De cette façon, l’Italie pourrait rapidement grimper dans le classement des géants mondiaux du luxe, qui ne compte aujourd’hui que deux entreprises italiennes (EssilorLuxottica à la 7e place et Prada à la 19e place) parmi les 20 premières pour le chiffre d’affaires 5. Simultanément, elle réduirait la fragmentation du secteur en Italie, qui voit 19 entreprises (c’est-à-dire celles autres que les leaders EssilorLuxottica, Prada et Giorgio Armani) se partager 52 % du chiffre d’affaires total et la taille moyenne par entreprise (1,578 milliard de dollars de chiffre d’affaires 2019) inférieure à la moyenne du Top 100 mondial (2,806 milliards de dollars). À l’inverse, en France, seules 6 entreprises (c’est-à-dire celles autres que LVMH, Kering et L’Oréal) doivent se contenter de 15 % du chiffre d’affaires total, et la taille moyenne est de 8,831 milliards de dollars (un chiffre clairement influencé par LVMH et Kering) 6.
Dans une période de transformations des équilibres européens et en préparation du Traité du Quirinal, la France peut indiquer le chemin que l’Italie devrait suivre dans les prochaines années, pour reconnaître à son industrie du luxe une valeur qui ne soit pas seulement économique, mais profondément et complètement stratégique, et redécouvrir ainsi une « certaine idée d’elle-même ».
Sources
- Sergio Romano, L’arte in guerra, pagg. 17-25, Skira 2013
- Peter Burke rend amplement compte du rôle crucial joué par la culture et l’esthétique, ainsi que par les arts et l’artisanat qui les véhiculent, dans la consolidation de la « révolution » absolutiste et centraliste de Louis XIV dans Louis XIV, les stratégies de la gloire, 2017.

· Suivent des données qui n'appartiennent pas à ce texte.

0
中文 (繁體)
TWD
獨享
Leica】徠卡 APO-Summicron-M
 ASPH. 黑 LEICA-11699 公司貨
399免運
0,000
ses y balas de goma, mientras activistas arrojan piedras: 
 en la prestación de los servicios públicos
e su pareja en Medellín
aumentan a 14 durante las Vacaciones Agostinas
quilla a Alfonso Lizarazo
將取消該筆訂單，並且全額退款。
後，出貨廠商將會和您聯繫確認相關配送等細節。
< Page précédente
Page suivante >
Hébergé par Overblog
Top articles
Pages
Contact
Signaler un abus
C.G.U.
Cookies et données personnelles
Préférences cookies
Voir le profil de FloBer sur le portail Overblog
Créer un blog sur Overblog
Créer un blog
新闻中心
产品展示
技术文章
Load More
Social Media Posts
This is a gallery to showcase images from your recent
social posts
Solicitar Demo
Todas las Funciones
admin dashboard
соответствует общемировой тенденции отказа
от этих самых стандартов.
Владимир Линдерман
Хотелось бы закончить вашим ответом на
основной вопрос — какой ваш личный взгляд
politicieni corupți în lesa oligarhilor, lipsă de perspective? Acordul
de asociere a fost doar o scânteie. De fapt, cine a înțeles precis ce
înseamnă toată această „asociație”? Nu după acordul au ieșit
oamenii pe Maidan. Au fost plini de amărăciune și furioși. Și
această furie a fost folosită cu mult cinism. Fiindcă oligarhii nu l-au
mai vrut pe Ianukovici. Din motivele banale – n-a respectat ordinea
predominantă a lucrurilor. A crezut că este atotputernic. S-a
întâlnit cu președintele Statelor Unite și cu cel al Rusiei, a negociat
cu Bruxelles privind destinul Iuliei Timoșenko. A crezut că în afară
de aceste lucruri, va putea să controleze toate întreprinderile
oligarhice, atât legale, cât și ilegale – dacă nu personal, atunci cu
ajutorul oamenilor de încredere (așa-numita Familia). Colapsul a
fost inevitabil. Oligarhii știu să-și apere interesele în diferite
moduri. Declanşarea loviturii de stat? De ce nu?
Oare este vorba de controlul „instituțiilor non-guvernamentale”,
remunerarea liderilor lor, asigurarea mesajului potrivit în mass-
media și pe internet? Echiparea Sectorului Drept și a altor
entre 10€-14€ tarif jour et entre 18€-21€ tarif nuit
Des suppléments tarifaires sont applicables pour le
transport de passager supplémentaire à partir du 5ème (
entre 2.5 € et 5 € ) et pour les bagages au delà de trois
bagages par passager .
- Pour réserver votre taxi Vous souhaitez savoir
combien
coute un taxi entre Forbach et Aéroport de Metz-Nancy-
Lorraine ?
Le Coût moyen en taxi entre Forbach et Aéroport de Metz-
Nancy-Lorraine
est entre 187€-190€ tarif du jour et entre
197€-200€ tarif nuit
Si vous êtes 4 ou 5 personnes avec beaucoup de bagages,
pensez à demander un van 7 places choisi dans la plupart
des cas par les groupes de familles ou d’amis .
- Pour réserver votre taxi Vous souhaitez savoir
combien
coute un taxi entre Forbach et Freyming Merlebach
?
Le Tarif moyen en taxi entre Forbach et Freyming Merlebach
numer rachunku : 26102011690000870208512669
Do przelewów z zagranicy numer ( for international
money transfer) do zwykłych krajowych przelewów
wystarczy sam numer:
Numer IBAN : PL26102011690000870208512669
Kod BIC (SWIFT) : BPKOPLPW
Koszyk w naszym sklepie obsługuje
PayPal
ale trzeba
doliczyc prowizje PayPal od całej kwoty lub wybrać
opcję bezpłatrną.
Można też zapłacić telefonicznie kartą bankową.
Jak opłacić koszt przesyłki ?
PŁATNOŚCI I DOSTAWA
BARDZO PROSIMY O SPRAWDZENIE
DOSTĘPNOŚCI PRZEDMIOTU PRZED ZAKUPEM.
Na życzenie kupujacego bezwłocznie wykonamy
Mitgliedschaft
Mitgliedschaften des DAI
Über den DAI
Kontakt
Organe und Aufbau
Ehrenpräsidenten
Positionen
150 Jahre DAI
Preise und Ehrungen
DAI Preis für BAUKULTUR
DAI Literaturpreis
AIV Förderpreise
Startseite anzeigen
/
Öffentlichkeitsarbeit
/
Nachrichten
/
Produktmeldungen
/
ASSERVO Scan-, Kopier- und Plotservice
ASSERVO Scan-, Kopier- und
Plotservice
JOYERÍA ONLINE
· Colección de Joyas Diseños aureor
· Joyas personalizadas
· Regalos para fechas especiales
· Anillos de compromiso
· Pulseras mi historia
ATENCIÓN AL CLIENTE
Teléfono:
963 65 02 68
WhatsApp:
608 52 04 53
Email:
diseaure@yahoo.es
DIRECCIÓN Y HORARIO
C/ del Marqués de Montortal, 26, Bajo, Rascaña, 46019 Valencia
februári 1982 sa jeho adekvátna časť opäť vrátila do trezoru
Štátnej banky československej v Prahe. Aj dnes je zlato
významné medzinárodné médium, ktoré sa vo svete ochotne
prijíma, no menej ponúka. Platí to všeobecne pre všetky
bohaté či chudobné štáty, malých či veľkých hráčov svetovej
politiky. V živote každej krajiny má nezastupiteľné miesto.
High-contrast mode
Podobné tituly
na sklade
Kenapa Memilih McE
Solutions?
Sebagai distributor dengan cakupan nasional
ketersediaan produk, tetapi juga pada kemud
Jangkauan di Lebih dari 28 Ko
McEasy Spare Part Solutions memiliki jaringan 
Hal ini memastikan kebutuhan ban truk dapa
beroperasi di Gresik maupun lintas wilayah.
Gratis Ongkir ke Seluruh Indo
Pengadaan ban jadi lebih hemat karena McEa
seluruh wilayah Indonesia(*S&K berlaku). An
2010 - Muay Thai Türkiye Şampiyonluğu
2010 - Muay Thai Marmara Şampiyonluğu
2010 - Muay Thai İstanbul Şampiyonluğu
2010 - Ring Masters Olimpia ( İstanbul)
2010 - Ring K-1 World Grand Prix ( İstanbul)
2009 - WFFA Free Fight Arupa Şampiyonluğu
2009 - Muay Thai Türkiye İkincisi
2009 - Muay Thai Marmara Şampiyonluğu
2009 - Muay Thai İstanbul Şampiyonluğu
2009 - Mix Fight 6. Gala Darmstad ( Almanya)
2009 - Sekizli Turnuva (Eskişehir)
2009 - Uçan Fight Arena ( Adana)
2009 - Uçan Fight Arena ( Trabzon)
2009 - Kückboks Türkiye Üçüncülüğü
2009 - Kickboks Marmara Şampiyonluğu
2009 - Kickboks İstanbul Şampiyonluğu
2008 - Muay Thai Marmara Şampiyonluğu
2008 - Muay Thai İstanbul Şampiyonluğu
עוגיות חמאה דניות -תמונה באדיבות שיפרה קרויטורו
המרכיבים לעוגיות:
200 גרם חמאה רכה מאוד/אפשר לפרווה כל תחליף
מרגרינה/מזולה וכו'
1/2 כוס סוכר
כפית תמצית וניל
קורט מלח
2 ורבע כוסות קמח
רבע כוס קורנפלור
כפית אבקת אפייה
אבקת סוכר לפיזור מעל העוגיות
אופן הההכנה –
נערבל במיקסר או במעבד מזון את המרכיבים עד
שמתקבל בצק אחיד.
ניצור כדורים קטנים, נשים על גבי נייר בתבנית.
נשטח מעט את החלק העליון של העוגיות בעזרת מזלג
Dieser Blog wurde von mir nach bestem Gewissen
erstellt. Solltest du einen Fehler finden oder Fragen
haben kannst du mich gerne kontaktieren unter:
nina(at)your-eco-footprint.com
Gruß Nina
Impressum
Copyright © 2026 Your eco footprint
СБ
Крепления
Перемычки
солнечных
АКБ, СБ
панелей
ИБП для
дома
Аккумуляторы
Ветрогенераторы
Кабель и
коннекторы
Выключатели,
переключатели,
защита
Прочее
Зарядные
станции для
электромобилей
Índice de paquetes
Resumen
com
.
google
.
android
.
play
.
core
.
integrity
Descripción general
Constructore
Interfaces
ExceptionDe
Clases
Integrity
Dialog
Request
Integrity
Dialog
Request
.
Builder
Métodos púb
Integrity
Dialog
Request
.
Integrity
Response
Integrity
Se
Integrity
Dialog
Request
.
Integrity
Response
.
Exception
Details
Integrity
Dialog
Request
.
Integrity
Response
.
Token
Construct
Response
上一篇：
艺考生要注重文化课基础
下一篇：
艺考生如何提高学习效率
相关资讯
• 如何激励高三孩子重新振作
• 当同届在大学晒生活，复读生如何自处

- Niccolò Machiavelli, Discours sur la première décade de Tite-Live, Gallimard
- On se souvient du passage des Discours dans lequel le philosophe florentin parle des légionnaires romains conduits par « Cammillo » qui, après avoir terminé la dévastation de Veio, entrent « sans tumulte, tous dévots et pleins de révérence » dans le temple de Junon de la même ville, se tournent vers l’image sacrée de la déesse en lui demandant « Veux-tu venir à Rome ? » et sont convaincus qu’elle répond oui.
- Voir le rapport de Deloitte Global Powers of Luxury Goods 2020 – The new age of fashion and luxury.
- Ventes du segment du luxe 2019 LVMH = 37,468 milliards de dollars, Kering = 17,777 milliards de dollars.